→ **What you should do**
Please edit these lines so that "absolute pixels" becomes "pixel units" everywhere, leaving everything else unchanged and omitting the pictures from your answer.

→ **Data for the task**
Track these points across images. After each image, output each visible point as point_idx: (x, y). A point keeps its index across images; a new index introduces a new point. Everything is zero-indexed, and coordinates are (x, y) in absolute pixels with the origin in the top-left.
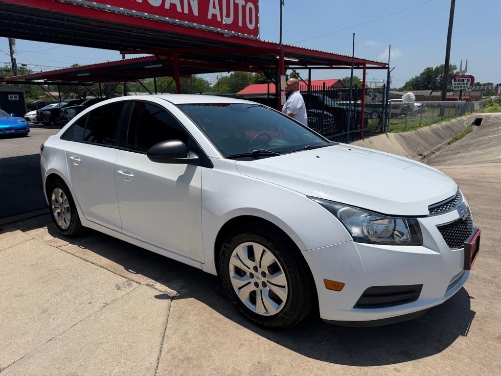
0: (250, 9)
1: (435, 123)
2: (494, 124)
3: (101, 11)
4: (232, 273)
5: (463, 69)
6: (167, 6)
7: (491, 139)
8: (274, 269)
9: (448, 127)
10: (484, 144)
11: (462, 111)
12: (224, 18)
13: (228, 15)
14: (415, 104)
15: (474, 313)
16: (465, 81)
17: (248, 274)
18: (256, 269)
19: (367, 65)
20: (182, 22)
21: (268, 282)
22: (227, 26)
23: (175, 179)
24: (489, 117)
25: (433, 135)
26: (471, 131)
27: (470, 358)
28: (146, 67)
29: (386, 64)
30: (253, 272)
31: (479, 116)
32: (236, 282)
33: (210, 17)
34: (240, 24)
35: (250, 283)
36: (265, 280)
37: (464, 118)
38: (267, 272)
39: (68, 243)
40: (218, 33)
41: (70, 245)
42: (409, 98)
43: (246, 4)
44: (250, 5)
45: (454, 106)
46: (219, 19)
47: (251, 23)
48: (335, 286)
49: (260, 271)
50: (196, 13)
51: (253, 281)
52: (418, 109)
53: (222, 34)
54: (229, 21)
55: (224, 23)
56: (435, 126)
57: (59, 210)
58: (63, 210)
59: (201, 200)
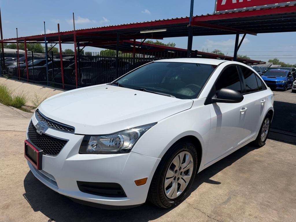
27: (10, 188)
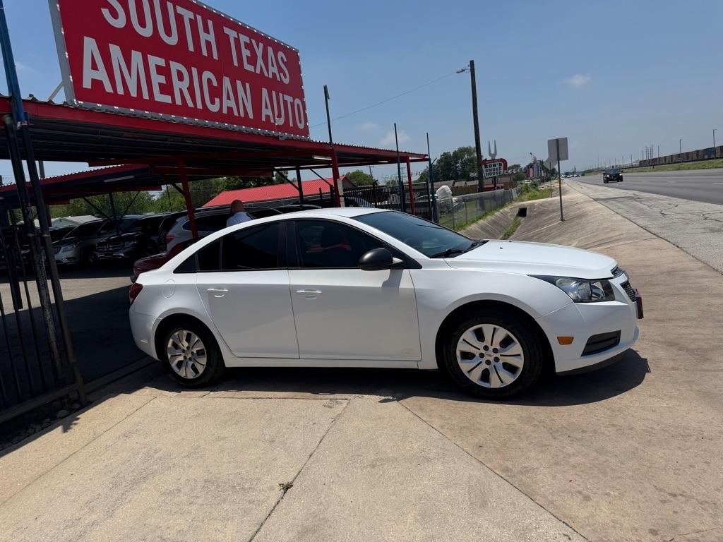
0: (298, 105)
1: (480, 218)
2: (541, 213)
3: (168, 123)
4: (459, 360)
5: (493, 152)
6: (225, 111)
7: (550, 229)
8: (506, 342)
9: (494, 222)
10: (545, 235)
11: (502, 202)
12: (276, 118)
13: (279, 116)
14: (454, 199)
15: (646, 360)
16: (498, 166)
17: (477, 355)
18: (486, 348)
19: (410, 158)
20: (248, 129)
21: (501, 355)
22: (279, 128)
23: (381, 286)
24: (532, 205)
25: (484, 233)
26: (520, 224)
27: (663, 382)
28: (106, 181)
29: (426, 155)
30: (483, 351)
31: (521, 205)
32: (465, 366)
33: (264, 119)
34: (291, 125)
35: (481, 362)
36: (497, 355)
37: (506, 209)
38: (498, 347)
39: (208, 392)
40: (274, 137)
41: (212, 393)
42: (444, 192)
43: (294, 100)
44: (297, 101)
45: (494, 198)
46: (272, 121)
47: (300, 122)
48: (566, 341)
49: (491, 348)
50: (251, 116)
51: (483, 360)
52: (457, 204)
53: (277, 138)
54: (280, 122)
55: (276, 124)
56: (481, 222)
57: (181, 358)
58: (190, 356)
59: (416, 298)
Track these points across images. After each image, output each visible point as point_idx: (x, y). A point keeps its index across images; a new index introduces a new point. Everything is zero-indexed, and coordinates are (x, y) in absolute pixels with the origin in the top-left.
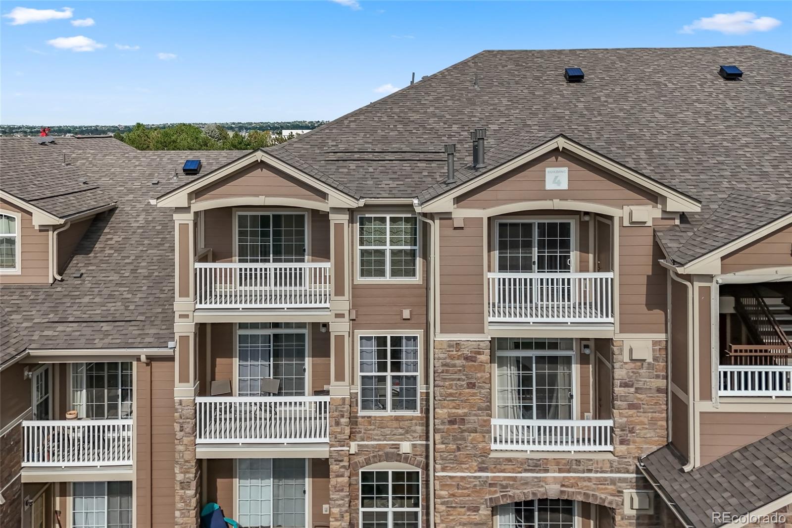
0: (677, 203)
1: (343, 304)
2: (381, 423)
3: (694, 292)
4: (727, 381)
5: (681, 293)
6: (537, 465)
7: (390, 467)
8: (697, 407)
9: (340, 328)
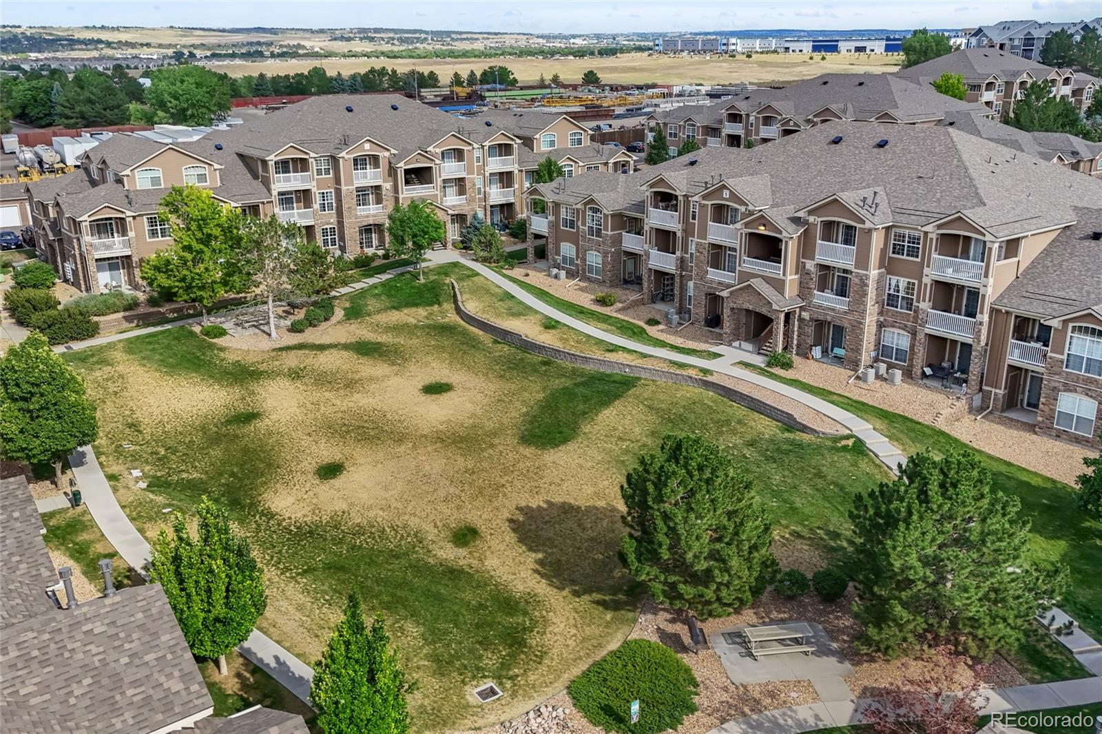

→ **Answer to the exercise**
Track these points across images. After each image, output each visible point as point_idx: (x, y). A point keeps its index across images; a new index introduces a new point. Everything is zero-indexed, and coordinates are (x, y) in pixel units with the origin in the top-left.
0: (250, 9)
1: (435, 123)
2: (494, 124)
3: (101, 11)
4: (232, 273)
5: (463, 69)
6: (167, 6)
7: (491, 139)
8: (274, 269)
9: (448, 127)
10: (484, 144)
11: (462, 111)
12: (224, 18)
13: (228, 15)
14: (415, 104)
15: (474, 313)
16: (465, 81)
17: (248, 274)
18: (256, 269)
19: (367, 65)
20: (182, 22)
21: (268, 282)
22: (227, 26)
23: (175, 179)
24: (489, 117)
25: (433, 135)
26: (471, 131)
27: (470, 358)
28: (146, 67)
29: (386, 64)
30: (253, 272)
31: (479, 116)
32: (236, 282)
33: (210, 17)
34: (240, 24)
35: (250, 283)
36: (265, 280)
37: (464, 118)
38: (267, 272)
39: (68, 243)
40: (218, 33)
41: (70, 245)
42: (409, 98)
43: (246, 4)
44: (250, 5)
45: (454, 106)
46: (219, 19)
47: (251, 23)
48: (335, 286)
49: (260, 271)
50: (196, 13)
51: (253, 281)
52: (418, 109)
53: (222, 34)
54: (229, 21)
55: (224, 23)
56: (435, 126)
57: (59, 210)
58: (63, 210)
59: (201, 200)
27: (10, 188)
0: (298, 105)
1: (480, 218)
2: (541, 213)
3: (168, 123)
4: (459, 360)
5: (493, 152)
6: (225, 111)
7: (550, 229)
8: (506, 342)
9: (494, 222)
10: (545, 235)
11: (502, 202)
12: (276, 118)
13: (279, 116)
14: (454, 199)
15: (646, 360)
16: (498, 166)
17: (477, 355)
18: (486, 348)
19: (410, 158)
20: (248, 129)
21: (501, 355)
22: (279, 128)
23: (381, 286)
24: (532, 205)
25: (484, 233)
26: (520, 224)
27: (663, 382)
28: (106, 181)
29: (426, 155)
30: (483, 351)
31: (521, 205)
32: (465, 366)
33: (264, 119)
34: (291, 125)
35: (481, 362)
36: (497, 355)
37: (506, 209)
38: (498, 347)
39: (208, 392)
40: (274, 137)
41: (212, 393)
42: (444, 192)
43: (294, 100)
44: (297, 101)
45: (494, 198)
46: (272, 121)
47: (300, 122)
48: (566, 341)
49: (491, 348)
50: (251, 116)
51: (483, 360)
52: (457, 204)
53: (277, 138)
54: (280, 122)
55: (276, 124)
56: (481, 222)
57: (181, 358)
58: (190, 356)
59: (416, 298)
Track these points across images. After each image, output each visible point as point_idx: (x, y). A point keeps its index across images; a new index introduces a new point. Everything is zero-indexed, and coordinates are (x, y) in pixel units with the origin in the top-left.
0: (677, 203)
1: (343, 304)
2: (381, 423)
3: (694, 292)
4: (727, 381)
5: (681, 293)
6: (537, 465)
7: (390, 467)
8: (697, 407)
9: (340, 328)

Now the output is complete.